_Your task_:
Restate word for word the line containing "- [Tutorial for" and all remaining lines of the entries below.

Source texts of formatted documents
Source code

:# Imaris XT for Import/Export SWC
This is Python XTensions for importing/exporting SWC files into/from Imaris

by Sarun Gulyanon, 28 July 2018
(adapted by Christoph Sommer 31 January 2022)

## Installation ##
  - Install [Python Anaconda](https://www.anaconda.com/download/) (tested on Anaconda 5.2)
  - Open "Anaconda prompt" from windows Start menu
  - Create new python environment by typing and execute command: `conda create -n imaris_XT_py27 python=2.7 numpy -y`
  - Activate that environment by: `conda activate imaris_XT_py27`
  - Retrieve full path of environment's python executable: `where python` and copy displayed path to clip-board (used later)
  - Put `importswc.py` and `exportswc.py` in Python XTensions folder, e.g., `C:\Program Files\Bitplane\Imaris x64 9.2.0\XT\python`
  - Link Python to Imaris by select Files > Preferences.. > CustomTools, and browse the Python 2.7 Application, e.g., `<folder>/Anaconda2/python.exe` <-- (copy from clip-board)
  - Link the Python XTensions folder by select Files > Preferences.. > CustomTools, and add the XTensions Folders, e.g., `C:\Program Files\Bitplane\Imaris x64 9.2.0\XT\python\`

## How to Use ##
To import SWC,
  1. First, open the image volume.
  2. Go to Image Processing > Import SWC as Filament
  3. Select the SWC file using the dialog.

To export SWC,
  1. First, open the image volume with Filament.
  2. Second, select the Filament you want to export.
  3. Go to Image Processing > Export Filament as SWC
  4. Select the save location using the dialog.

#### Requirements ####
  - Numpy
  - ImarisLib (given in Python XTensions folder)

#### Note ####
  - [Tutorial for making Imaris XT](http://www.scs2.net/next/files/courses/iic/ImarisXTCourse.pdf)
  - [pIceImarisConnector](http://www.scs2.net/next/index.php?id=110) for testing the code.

_Exercise response_:
  - [Tutorial for making Imaris XT](http://www.scs2.net/next/files/courses/iic/ImarisXTCourse.pdf)
  - [pIceImarisConnector](http://www.scs2.net/next/index.php?id=110) for testing the code.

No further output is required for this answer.